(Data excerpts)
┏━━

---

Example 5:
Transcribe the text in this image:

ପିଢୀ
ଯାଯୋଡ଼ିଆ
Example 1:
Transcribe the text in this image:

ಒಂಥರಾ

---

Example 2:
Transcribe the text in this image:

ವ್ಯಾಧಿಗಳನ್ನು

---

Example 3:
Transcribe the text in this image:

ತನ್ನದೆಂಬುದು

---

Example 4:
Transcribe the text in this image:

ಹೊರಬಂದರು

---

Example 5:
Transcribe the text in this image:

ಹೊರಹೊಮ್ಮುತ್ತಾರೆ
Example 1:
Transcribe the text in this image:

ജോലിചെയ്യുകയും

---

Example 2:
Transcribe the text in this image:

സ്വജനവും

┗━━

Exercise: All lines of the data are to be repeated exactly as they stand.

Response to the exercise:
---

Example 5:
Transcribe the text in this image:

ପିଢୀ
ଯାଯୋଡ଼ିଆ
Example 1:
Transcribe the text in this image:

ಒಂಥರಾ

---

Example 2:
Transcribe the text in this image:

ವ್ಯಾಧಿಗಳನ್ನು

---

Example 3:
Transcribe the text in this image:

ತನ್ನದೆಂಬುದು

---

Example 4:
Transcribe the text in this image:

ಹೊರಬಂದರು

---

Example 5:
Transcribe the text in this image:

ಹೊರಹೊಮ್ಮುತ್ತಾರೆ
Example 1:
Transcribe the text in this image:

ജോലിചെയ്യുകയും

---

Example 2:
Transcribe the text in this image:

സ്വജനവും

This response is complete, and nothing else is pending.